Judging by the fact that VMware, Inc. (NYSE:VMW) has witnessed falling interest from the smart money, it’s easy to see that there exists a select few money managers that slashed their full holdings last quarter. It’s worth mentioning that Kenneth Mario Garschina’s Mason Capital Management cut the largest investment of the “upper crust” of funds watched by Insider Monkey, valued at about $156.1 million in stock. Paul Singer’s fund, Elliott Management, also cut its stock, about $83.6 million worth. These moves are interesting, as aggregate hedge fund interest was cut by 6 funds last quarter.
Let’s now take a look at hedge fund activity in other stocks similar to VMware, Inc. (NYSE:VMW). We will take a look at Charles Schwab Corp (NYSE:SCHW), Baidu.com, Inc. (NASDAQ:BIDU), The TJX Companies, Inc. (NYSE:TJX), and Intuitive Surgical, Inc. (NASDAQ:ISRG). This group of stocks’ market valuations are similar to VMW’s market valuation.
|Ticker||No of HFs with positions||Total Value of HF Positions (x1000)||Change in HF Position|
View table here if you experience formatting issues.

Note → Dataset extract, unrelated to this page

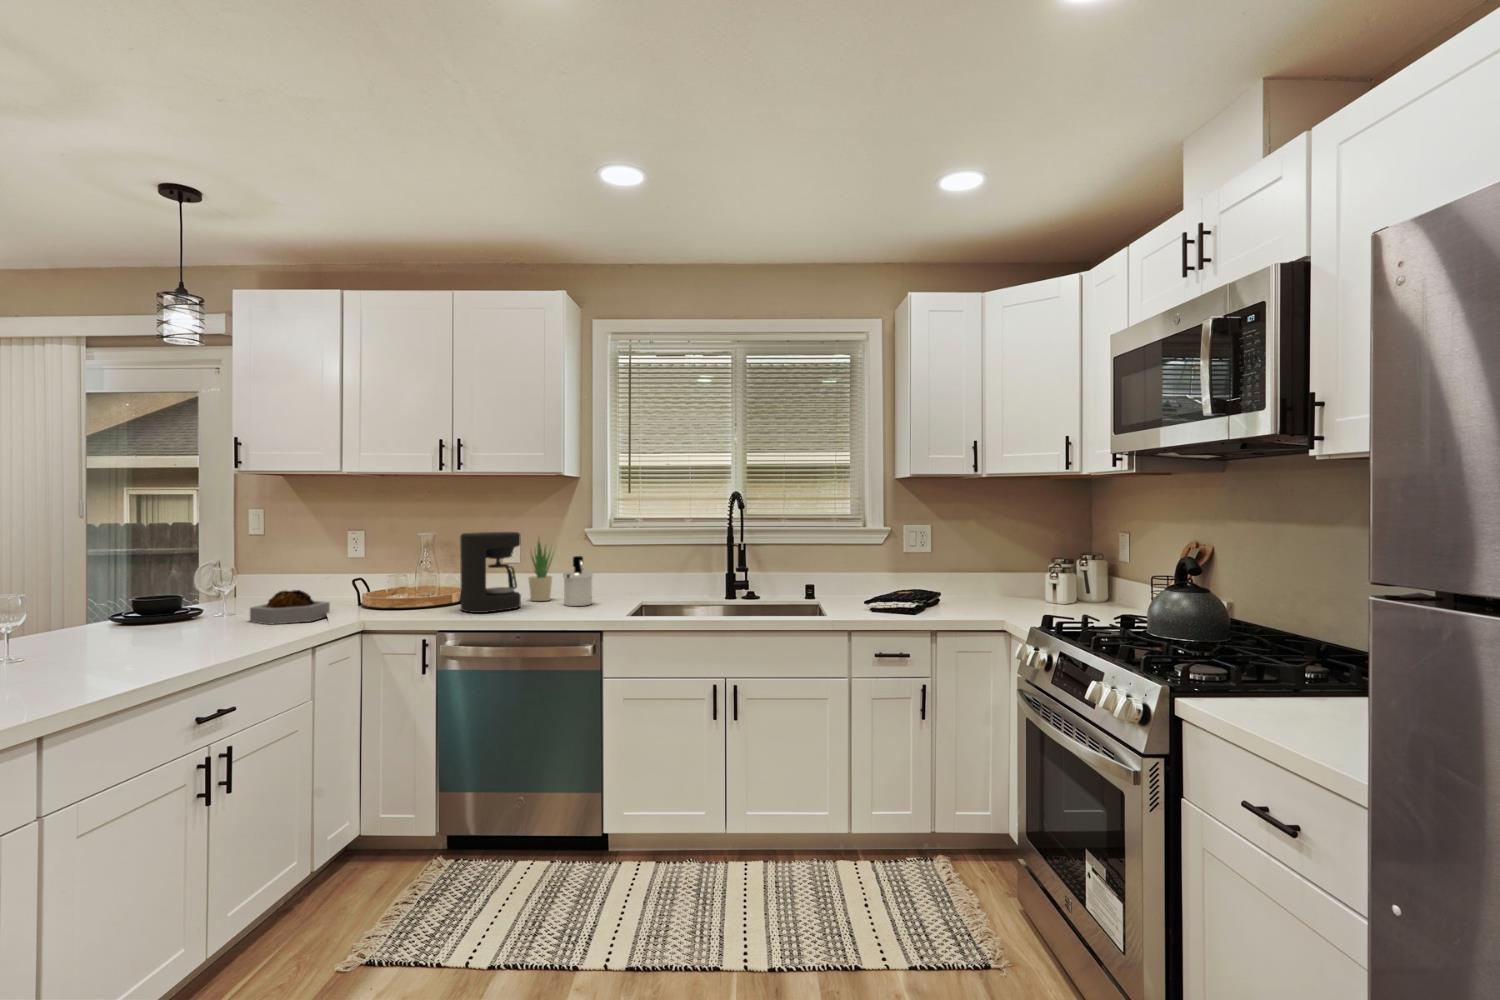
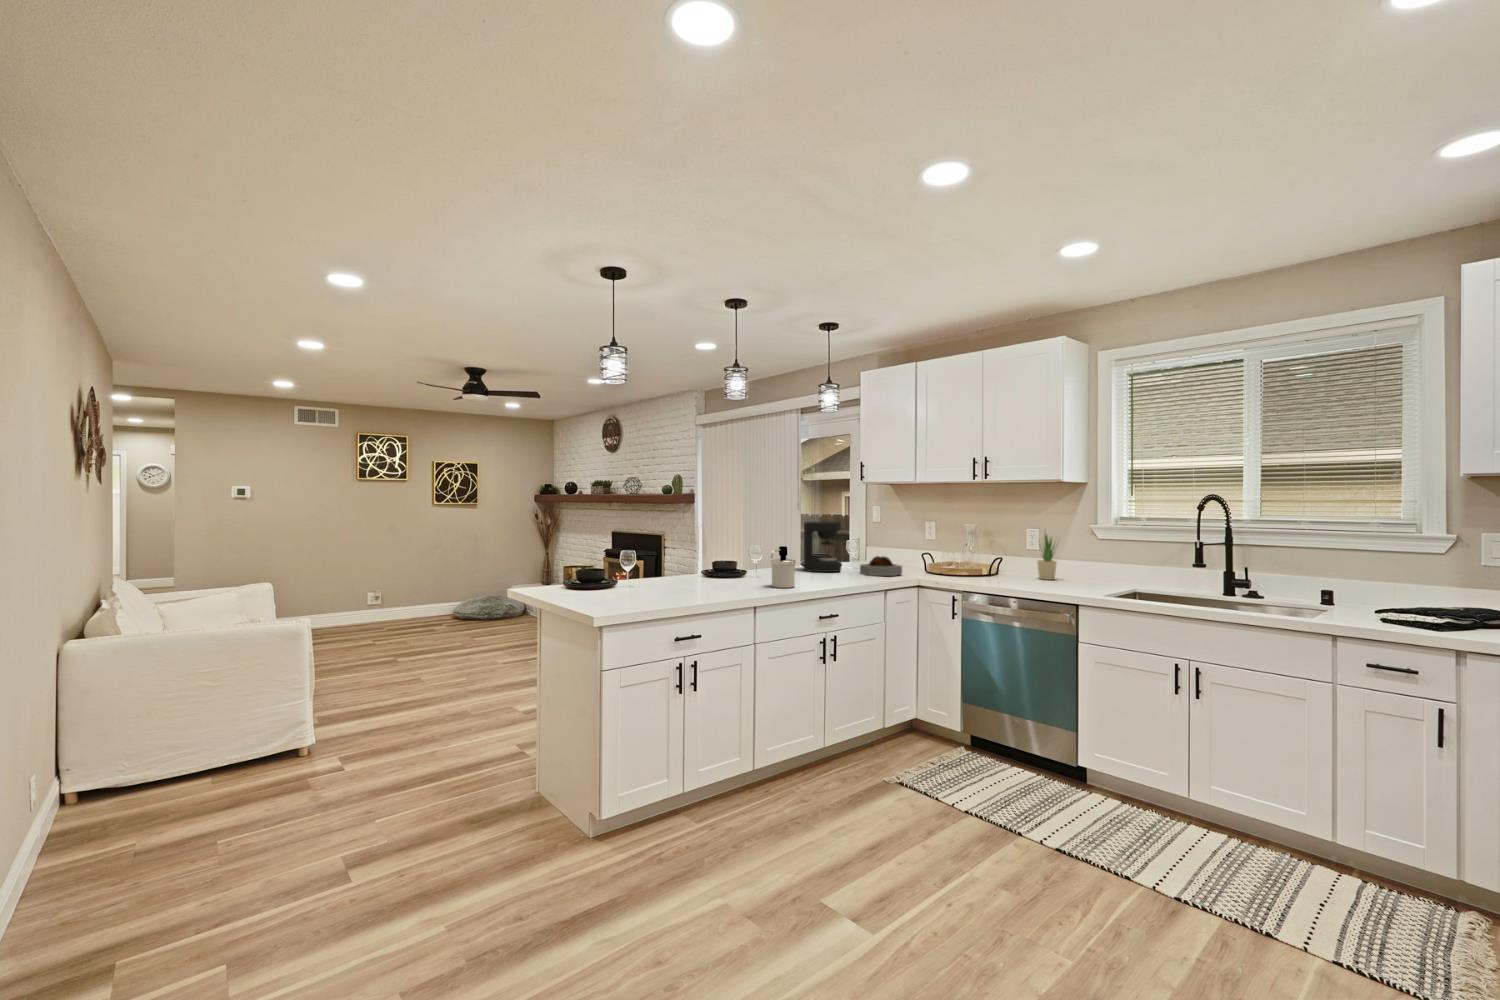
coffee maker: present [460,532,521,613] -> present [804,521,841,572]
soap dispenser: present [563,556,593,606] -> present [771,546,795,588]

As you can see these stocks had an average of 51 hedge funds with bullish positions and the average amount invested in these stocks was $2651 million. That figure was $1806 million in VMW’s case. The TJX Companies, Inc. (NYSE:TJX) is the most popular stock in this table. On the other hand Charles Schwab Corp (NYSE:SCHW) is the least popular one with only 46 bullish hedge fund positions. Compared to these stocks VMware, Inc. (NYSE:VMW) is even less popular than SCHW. Considering that hedge funds aren’t fond of this stock in relation to other companies analyzed in this article, it may be a good idea to analyze it in detail and understand why the smart money isn’t behind this stock. This isn’t necessarily bad news. Although it is possible that hedge funds may think the stock is overpriced and view the stock as a short candidate, they may not be very familiar with the bullish thesis. Our calculations showed that top 15 most popular stocks among hedge funds returned 19.7% through March 15th and outperformed the S&P 500 ETF (SPY) by 6.6 percentage points. Hedge funds were also right about betting on VMW as the stock returned 32.4% and outperformed the market as well.